Question

In the circuit shown in Fig.26.14, the capacitors are all initially uncharged, the connecting leads have no resistance, the battery has no appreciable internal resistance, and the switch S is originally open.

a) Just after closing the swtich S, what is the current in the 15.0 ohms resistor ?

here is the link to the circuit
http://session.masteringphysics.com/problemAsset/1072341/2/26.14.jpg

Answer 1

Hi! Can you imagine what will happen "just after closing the switch"?

Answer 2

when you clos the switch there is no current flow to 15 ohms resistor so it's 0 ???

Answer 3

@theEric

Answer 4

Thanks for @ ing me. I didn't see the notification because this problem was up in a different tab.
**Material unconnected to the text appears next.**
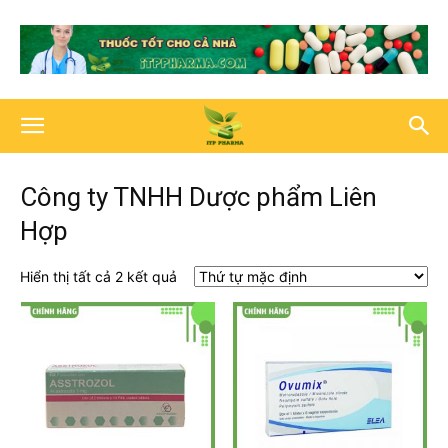
Công ty TNHH Dược phẩm Liên
Hợp
Hiển thị tất cả 2 kết quả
Actually, the capacitors are initially \(\rm{uncharged}\), so they don't oppose the flow of current at all. They just charge up. They only start to oppose the current when the charge builds up. A simplified capacitor example might help.

Answer 5

So, initially, this capacitor is uncharged.

Since the battery is connected, current will flow.

Answer 6

Electrons flow from the negative side of the battery. They are loose, and are drawn by more positive electrical potential. But they can't go across the capacitor. They are just attracted to the other side, and stay put there.

Answer 7

Eventually, so much charge accumulates that the electrons just aren't motivated to move anymore. The electrical potential is more negative now at the capacitor - just the same as the potential of the negative side of the battery.

Answer 8

So that's when you have problems. Initial, there is no charge, so no opposition to current.

So for your problem, treat the capacitors as creating no impedance.

Answer 9

ok thank you:)

Answer 10

You're welcome! :)